Flensborg Avis
- Type: Daily newspaper (six times per week)
- Format: Berliner
- Owner: Flensborg Avis AG
- Publisher: Flensborg Avis AG
- Editor-in-chief: Søren Munch [da]
- Founded: 1 October 1869
- Political alignment: None
- Language: Danish (2/3) and German (1/3)
- Headquarters: Flensburg, Germany
- Website: fla.de

= Flensborg Avis =

Newspaper

Flensborg Avis is a Danish language daily newspaper, published in Flensburg (Flensborg), Germany. It regularly cooperates with Flensburger Tageblatt, a German majority newspaper in the city, and Der Nordschleswiger, a German minority newspaper published in Denmark.

==History and profile==
Flensborg Avis was first published on 1 October 1869 in Flensburg by members of the Danish minority in the Province of Schleswig-Holstein. The paper represents the Danish minority in Southern Schleswig. The headquarters of the paper is in Flensburg and there are local editorial offices in the towns of Schleswig (Slesvig), Husum and Niebüll (Nibøl). The paper is published in Berliner format six times per week.

During the Nazi rule in Germany the German supplement of Flensborg Avis, Der Schleswiger, was suspended several times.

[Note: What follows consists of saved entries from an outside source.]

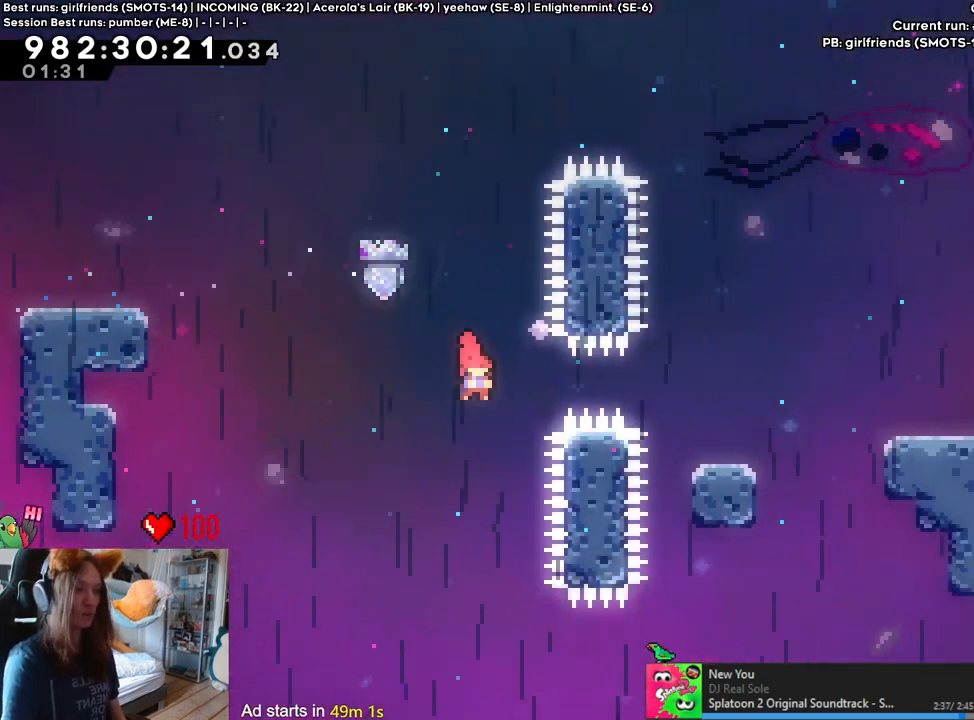
{"dt_ms": 500, "buttons": ["L2"], "left_stick": "right", "right_stick": "center", "events": [[183, "left_stick", "center"], [400, "left_stick", "right"]]}
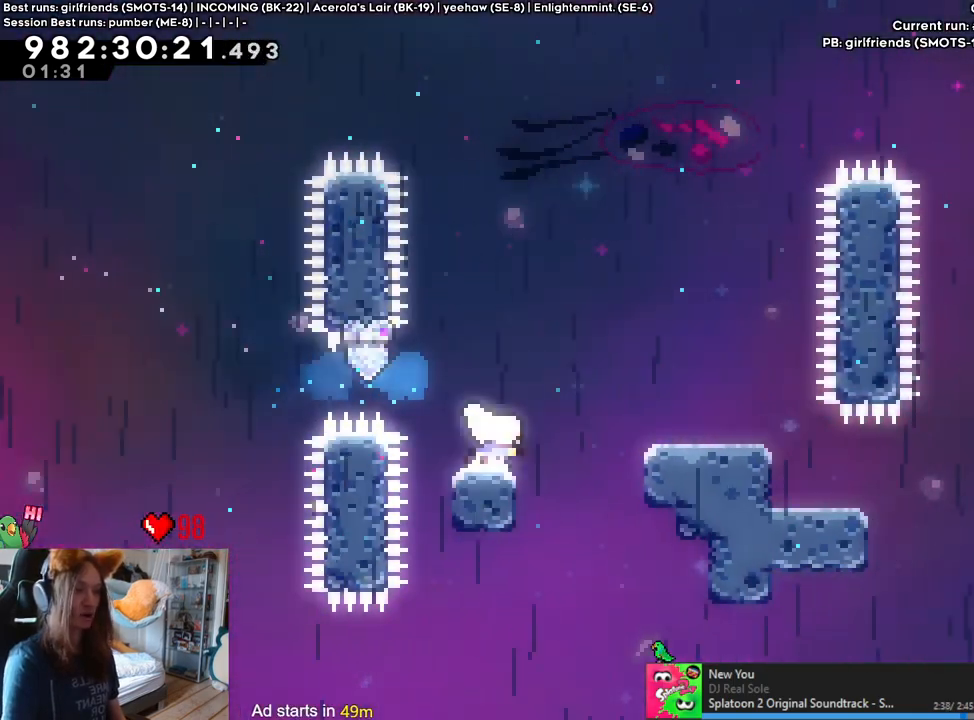
{"dt_ms": 500, "buttons": ["L2"], "left_stick": "right", "right_stick": "center", "events": []}
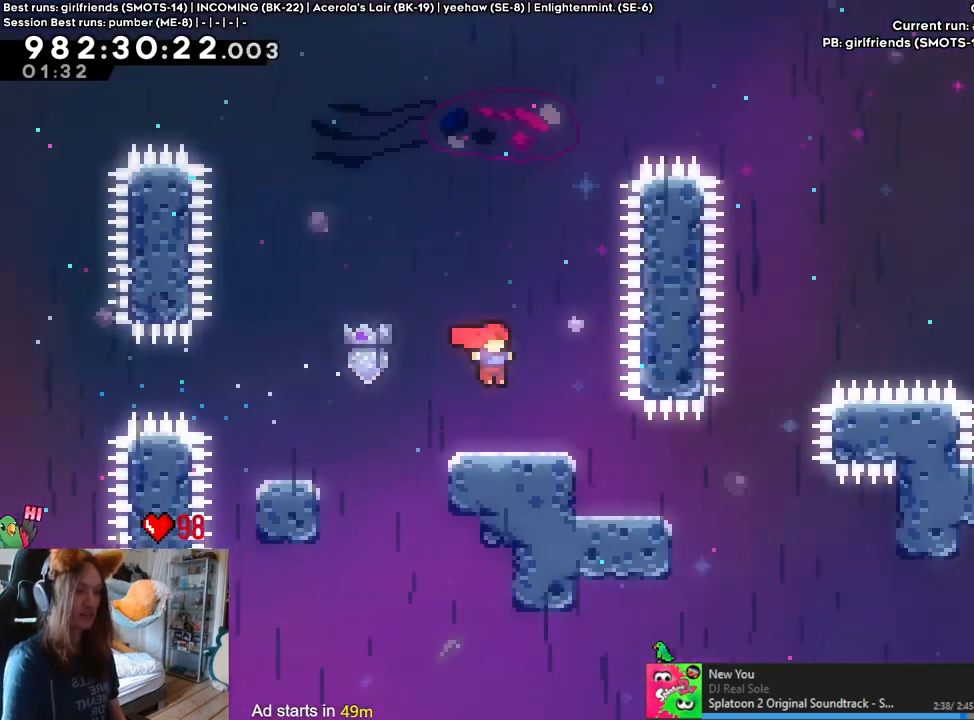
{"dt_ms": 500, "buttons": ["L2"], "left_stick": "right", "right_stick": "center", "events": [[83, "X", "down"], [133, "X", "up"], [417, "SELECT", "down"], [467, "SELECT", "up"]]}
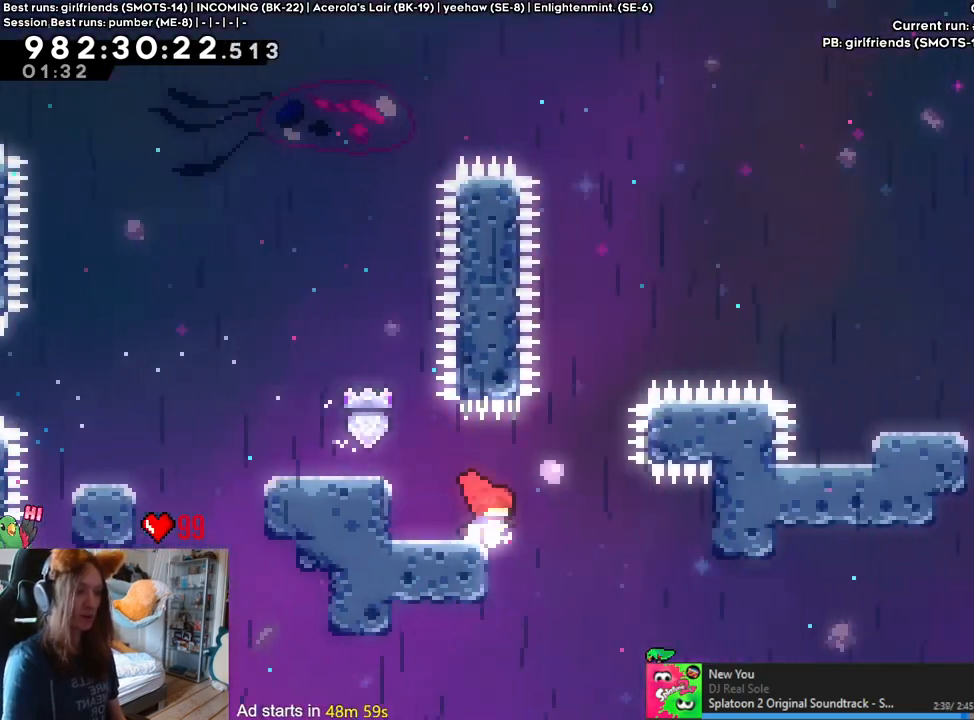
{"dt_ms": 500, "buttons": ["L2"], "left_stick": "up-right", "right_stick": "center", "events": [[50, "left_stick", "left"], [217, "left_stick", "center"], [267, "left_stick", "up-right"]]}
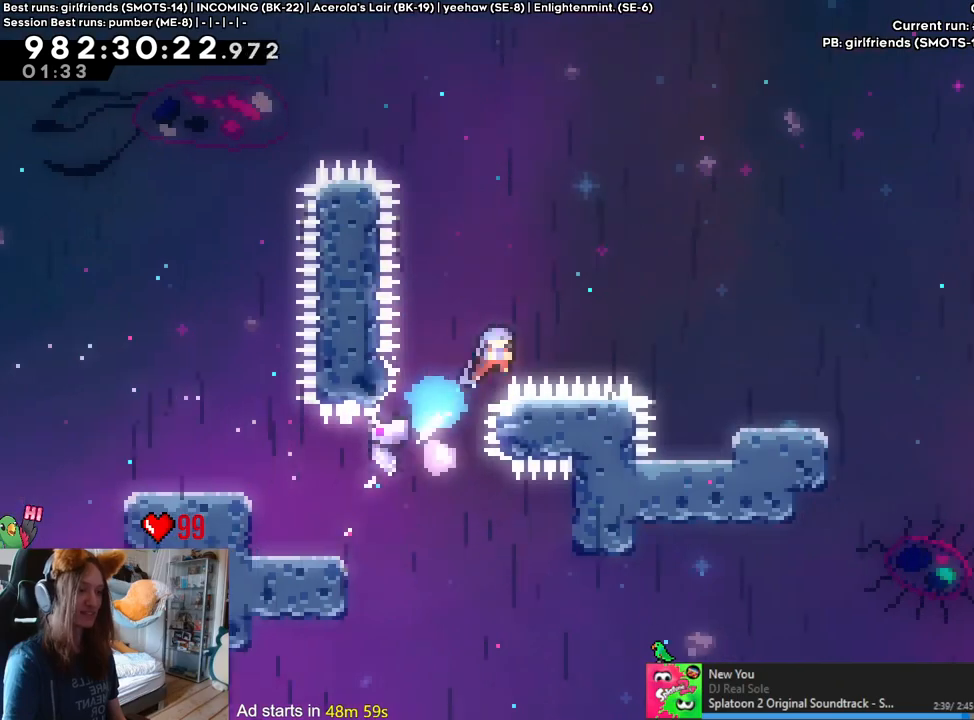
{"dt_ms": 500, "buttons": [], "left_stick": "center", "right_stick": "center", "events": [[83, "left_stick", "right"], [350, "L2", "up"], [367, "left_stick", "center"]]}
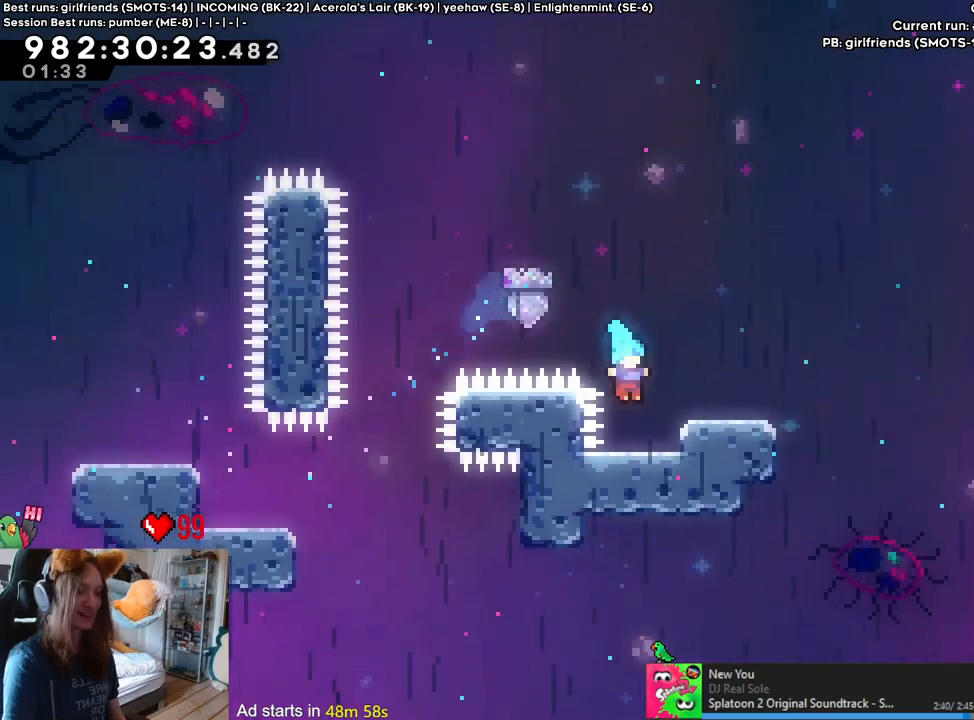
{"dt_ms": 500, "buttons": [], "left_stick": "up-right", "right_stick": "center", "events": [[183, "left_stick", "down-right"], [467, "left_stick", "up-right"]]}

Since 1974 the paper has a German language section as well. In addition, Flensborg Avis is co-owner of Radio Schleswig-Holstein, a private radio station in Northern Germany, which broadcasts daily news in Danish. In 2013 the past issues of the paper was digitalised.

Flensborg Avis had a circulation of 6,000 copies in March 2008.

The newspaper is a member of MIDAS (European Association of Daily Newspapers in Minority and Regional Languages).